Israeli jets have frequently targeted government-held positions

Syria said Israeli air strikes hit a military facility in the country's west on Thursday, killing two people at a site where the regime has been accused of developing chemical weapons.

The site near the Syrian town of Masyaf, between the central city of Hama and a port used by the Russian navy, includes a training camp and a branch of the Scientific Studies and Research Center (SSRC).

The United States has accused the SSRC of helping to develop the sarin gas used in an attack on the Syrian town of Khan Sheikhun in April that killed dozens.

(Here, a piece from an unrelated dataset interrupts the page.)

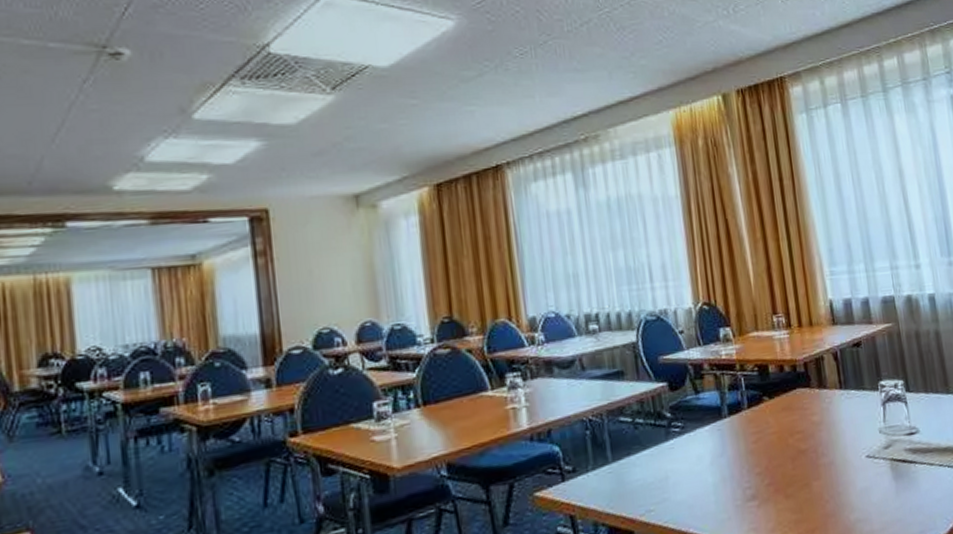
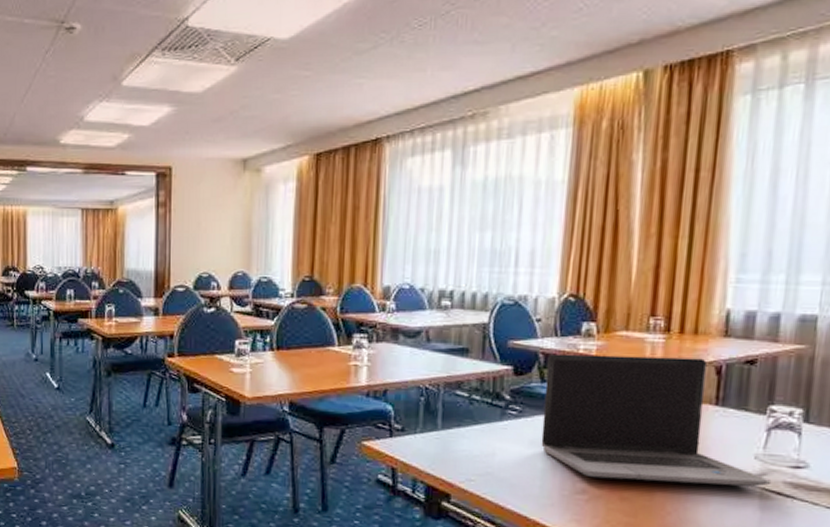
laptop computer: none [696,347,897,482] -> present [541,353,772,487]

President Bashar al-Assad's government has blasted such accusations as "fabrications," and Syria's army on Thursday did not mention the SSRC in its statement on the Israeli strikes.

"Israeli warplanes at 2:42am today fired a number of missiles from Lebanese air space, targeting one of our military positions near Masyaf, which led to material damage and the deaths of two members of the site," the statement said.

"Syria's army warns of the serious repercussions of such acts of aggression on the security and stability of the region," it added.

Since Syria's conflict erupted in 2011, Israel has conducted several air strikes on the war-ravaged country against government forces and allied fighters from Lebanese movement Hezbollah.

The British-based Syrian Observatory for Human Rights monitoring group said Hezbollah fighters and Iranian military personnel were known to use the site at Masyaf.

"There are Iranian experts using the research centre there. Hezbollah also uses the facility," said Observatory head Rami Abdel Rahman.

"The research centre was definitely damaged in the strikes. There is huge fire emanating from a weapons warehouse where missiles were being stored," he added.

- 'Produces chemical weapons' -

Israel officials declined to comment on the raids on Thursday.

Former military intelligence head Amos Yadlin said the site targeted on Thursday "produces the chemical weapons and barrel bombs that have killed thousands of Syrian civilians."

He stopped short of saying Israel had carried out the raids, but said that if it did, they would show "Israel intends to enforce its redlines despite the fact that the great powers are ignoring them."

On Wednesday, United Nations war crimes investigators announced they had an "extensive body of information" indicating Syrian warplanes were behind the deadly April 4 attack on Khan Sheikhun.

A fact-finding mission by the UN's chemical watchdog, the Organisation for the Prohibition of Chemical Weapons (OPCW), concluded earlier this year that sarin gas was used in the attack but did not assign blame.

The attack left at least 87 people dead and prompted the United States to launch a cruise missile strike on a Syrian military airport where it said the attack had originated.

Weeks later, the US sanctioned 271 Syrian chemists and other officials affiliated with the SSRC, which it said was behind the Syrian government's efforts to develop chemical weapons.

Syria's government claims it no longer possesses chemical weapons after a 2013 agreement under which it pledged to surrender its chemical arsenal.

But in 2016, a UN-led investigative body said the Syrian government was behind at leat three chemical attacks in northern Syria in the previous two years.